Across
- 1. A model performs well on training data but poorly on new data.
- 3. A technique to normalize the inputs of a layer.
- 8. A type of neural network architecture with nested layers.
- 11. A basic building block of a neural network.
- 12. A technique to ignore certain timesteps in a sequence.
- 17. One complete pass through the entire training dataset.
- 19. A type of neural network architecture with residual connections.
- 22. A key operation in Convolutional Neural Networks (CNNs).
- 24. A pooling operation that selects the maximum value in each region.
- 25. A technique to stop training when the validation loss stops improving.
- 26. A type of learning where the model learns from unlabeled data.
- 27. A type of neural network architecture with parallel branches.
- 29. A layer where all nodes are connected to all nodes in the previous layer.
- 31. A CNN Layer where dimensions of the input are reduced.
- 35. A type of neural network architecture with self-attention.
- 37. The simplest form of a neural network, single-layer binary classifier.
- 39. A technique to normalize the inputs of a layer.
- 41. Adapts a pre-trained model for a new task.
- 44. Determines the output of a node in a neural network.
- 45. A popular activation function introducing non-linearity.
- 46. A layer to learn a low-dimensional representation of categorical data.
- 47. A type of operation that preserves the spatial dimensions of the input.
- 49. A type of neural network architecture with small convolutional filters.
- 50. A mechanism to attend to different parts of the same input.
- 51. Adding extra pixels to the input to preserve its dimensions.

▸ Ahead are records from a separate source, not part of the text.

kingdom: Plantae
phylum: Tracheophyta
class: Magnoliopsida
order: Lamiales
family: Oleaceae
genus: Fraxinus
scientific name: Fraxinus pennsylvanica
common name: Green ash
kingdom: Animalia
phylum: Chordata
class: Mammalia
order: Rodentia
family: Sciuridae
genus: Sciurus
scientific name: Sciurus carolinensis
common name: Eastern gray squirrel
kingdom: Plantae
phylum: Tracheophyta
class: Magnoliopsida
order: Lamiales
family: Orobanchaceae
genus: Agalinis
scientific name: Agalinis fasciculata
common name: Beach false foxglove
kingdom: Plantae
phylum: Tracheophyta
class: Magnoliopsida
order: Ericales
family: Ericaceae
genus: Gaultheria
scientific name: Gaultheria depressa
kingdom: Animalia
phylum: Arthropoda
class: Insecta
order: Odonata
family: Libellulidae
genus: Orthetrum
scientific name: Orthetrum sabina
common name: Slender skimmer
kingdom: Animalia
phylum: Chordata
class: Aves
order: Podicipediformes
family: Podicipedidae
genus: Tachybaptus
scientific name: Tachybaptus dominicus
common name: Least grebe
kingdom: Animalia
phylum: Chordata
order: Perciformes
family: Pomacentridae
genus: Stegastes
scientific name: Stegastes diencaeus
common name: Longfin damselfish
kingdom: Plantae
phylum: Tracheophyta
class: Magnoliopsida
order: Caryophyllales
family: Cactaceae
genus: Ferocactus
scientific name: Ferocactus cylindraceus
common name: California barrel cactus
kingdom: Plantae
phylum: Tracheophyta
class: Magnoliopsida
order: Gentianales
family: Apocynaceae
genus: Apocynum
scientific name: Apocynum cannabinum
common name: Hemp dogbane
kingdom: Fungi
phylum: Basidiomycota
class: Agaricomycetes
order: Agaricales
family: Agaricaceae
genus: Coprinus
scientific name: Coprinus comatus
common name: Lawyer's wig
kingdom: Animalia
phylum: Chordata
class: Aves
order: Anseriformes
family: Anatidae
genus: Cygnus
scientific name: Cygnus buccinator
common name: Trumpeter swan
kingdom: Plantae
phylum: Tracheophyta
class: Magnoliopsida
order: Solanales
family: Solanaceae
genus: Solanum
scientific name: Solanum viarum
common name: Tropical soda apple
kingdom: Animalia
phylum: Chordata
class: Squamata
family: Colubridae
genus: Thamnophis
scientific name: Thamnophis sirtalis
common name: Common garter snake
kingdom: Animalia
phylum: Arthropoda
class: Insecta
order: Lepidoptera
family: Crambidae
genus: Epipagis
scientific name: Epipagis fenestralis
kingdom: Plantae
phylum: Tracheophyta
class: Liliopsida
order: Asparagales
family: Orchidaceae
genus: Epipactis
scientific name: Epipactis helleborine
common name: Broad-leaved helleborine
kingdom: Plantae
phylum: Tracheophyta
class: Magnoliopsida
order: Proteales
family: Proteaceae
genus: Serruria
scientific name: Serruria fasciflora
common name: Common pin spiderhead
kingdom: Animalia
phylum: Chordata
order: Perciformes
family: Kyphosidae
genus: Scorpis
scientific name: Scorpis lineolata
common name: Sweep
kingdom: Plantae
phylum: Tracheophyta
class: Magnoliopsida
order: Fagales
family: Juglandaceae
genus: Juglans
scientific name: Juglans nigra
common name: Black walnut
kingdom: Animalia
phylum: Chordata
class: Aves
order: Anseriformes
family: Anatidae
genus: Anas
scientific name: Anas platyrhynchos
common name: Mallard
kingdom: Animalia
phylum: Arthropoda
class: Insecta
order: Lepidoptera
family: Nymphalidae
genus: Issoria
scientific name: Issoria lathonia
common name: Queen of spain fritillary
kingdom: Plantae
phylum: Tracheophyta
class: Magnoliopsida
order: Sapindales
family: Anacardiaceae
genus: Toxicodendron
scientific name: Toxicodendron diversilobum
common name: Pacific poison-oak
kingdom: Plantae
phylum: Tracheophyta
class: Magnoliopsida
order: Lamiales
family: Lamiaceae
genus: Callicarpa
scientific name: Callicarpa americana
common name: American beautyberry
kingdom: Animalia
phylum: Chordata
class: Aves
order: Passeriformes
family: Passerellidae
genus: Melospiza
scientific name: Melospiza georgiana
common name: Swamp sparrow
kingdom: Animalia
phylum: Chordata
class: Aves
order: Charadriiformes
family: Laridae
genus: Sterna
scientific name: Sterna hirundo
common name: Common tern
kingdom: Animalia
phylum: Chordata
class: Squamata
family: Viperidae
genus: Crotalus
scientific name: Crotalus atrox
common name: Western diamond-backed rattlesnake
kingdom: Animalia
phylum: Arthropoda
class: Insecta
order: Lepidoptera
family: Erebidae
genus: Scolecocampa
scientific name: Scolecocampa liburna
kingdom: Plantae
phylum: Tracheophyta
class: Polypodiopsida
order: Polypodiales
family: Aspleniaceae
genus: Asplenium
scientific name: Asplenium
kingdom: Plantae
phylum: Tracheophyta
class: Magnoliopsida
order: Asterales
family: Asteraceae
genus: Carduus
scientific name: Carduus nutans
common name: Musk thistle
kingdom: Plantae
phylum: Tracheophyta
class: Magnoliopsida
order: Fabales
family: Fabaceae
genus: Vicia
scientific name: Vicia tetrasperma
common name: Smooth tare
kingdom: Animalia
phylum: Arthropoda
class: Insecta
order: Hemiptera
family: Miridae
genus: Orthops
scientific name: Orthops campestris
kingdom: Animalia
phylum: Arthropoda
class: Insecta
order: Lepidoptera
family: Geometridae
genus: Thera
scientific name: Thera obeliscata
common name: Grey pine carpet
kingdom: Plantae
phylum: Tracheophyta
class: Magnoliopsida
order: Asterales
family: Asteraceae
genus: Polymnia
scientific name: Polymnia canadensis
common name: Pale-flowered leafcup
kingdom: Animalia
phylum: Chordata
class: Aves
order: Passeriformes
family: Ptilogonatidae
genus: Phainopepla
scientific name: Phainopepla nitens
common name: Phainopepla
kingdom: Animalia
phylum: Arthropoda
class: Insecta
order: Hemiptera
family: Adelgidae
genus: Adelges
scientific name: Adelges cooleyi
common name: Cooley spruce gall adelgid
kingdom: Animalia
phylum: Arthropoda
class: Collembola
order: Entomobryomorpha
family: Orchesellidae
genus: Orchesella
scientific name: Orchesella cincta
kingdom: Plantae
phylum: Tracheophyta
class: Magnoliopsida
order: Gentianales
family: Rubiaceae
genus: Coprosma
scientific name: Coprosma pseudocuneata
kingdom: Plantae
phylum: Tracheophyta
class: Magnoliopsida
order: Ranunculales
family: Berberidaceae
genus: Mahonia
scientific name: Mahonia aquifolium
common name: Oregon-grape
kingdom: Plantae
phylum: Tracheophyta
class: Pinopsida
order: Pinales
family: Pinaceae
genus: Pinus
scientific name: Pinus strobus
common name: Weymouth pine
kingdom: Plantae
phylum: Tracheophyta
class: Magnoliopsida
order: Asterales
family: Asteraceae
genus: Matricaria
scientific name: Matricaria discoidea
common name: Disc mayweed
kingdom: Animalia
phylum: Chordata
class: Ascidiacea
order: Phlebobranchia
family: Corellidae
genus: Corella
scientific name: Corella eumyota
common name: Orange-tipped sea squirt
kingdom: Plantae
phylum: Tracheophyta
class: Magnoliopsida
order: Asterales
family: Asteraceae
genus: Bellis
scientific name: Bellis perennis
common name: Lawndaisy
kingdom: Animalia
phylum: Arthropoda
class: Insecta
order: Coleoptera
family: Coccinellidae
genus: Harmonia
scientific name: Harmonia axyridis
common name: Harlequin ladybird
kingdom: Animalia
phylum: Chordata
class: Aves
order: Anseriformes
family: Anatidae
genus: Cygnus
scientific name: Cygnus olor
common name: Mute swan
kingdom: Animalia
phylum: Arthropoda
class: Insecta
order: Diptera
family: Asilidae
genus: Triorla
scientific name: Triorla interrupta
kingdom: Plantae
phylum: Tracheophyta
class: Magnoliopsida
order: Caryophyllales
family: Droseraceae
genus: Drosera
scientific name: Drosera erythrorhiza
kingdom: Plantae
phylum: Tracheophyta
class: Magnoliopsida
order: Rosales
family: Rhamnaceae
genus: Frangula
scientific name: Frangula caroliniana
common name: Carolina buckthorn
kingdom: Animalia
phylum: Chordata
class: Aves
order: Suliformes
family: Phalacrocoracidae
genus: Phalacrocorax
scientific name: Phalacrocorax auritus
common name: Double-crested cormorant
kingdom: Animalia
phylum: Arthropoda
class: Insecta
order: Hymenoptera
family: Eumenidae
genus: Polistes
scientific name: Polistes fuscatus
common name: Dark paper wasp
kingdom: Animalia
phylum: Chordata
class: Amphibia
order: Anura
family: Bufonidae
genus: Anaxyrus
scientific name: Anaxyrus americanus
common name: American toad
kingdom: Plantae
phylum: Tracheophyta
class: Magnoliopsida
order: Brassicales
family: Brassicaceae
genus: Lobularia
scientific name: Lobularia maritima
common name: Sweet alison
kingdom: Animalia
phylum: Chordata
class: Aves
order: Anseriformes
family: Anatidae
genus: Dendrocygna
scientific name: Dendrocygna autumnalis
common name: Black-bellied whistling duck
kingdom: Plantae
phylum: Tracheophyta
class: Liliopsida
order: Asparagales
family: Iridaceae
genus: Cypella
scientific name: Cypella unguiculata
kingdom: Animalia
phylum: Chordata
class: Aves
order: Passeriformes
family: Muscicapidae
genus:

- 52. A technique to prevent overfitting in neural networks.
- 56. A configuration setting parameters to the model.
- 58. A mechanism to focus on important parts of the input.
- 59. A technique to fine-tune a pre-trained model for a new task.
Down
- 2. A neural network designed for sequential data.
- 4. A training algorithm for updating weights in a neural network.
- 5. A strategy for setting initial values in a neural network.
- 6. An activation function similar to sigmoid, ranges from -1 to 1.
- 7. A technique to prevent overfitting nodes in neural networks.
- 9. A type of learning where the model learns from labeled data.
- 10. Controls the size of steps in gradient descent.
- 13. A layer to concatenate multiple tensors along a specific axis.
- 14. A type of recurrent neural network with memory cell.
- 15. A pooling operation that computes the average value in each region.
- 16. A type of neural network architecture for unsupervised learning.
- 18. A technique to prevent overfitting in neural networks.
- 20. A type of connection that bypasses one or more layers.
- 21. Number of samples processed before
- 23. An additional parameter representing an offset in neural networks.
- 28. A type of operation that preserves the temporal dimensions of the input.
- 30. A mechanism to attend to multiple parts of the input.
- 32. A layer to convert a multi-dimensional tensor into a vector.
- 33. An architecture where information flows in one direction.
- 34. A type of neural network architecture with local response normalization.
- 36. An activation function used in the output layer for classification.
- 38. An issue where gradients become very small during training.
- 40. A technique to artificially increase the size of the training dataset.
- 42. An optimization algorithm for finding the minimum.
- 43. The number of pixels to slide the kernel across the input.
- 48. A type of neural network architecture for generative modeling.
- 53. A matrix used for convolution operation.
- 54. A type of neural network architecture with gates.
- 55. A type of encoding for sequential data.
- 57. A type of Neural Network handling sequential data.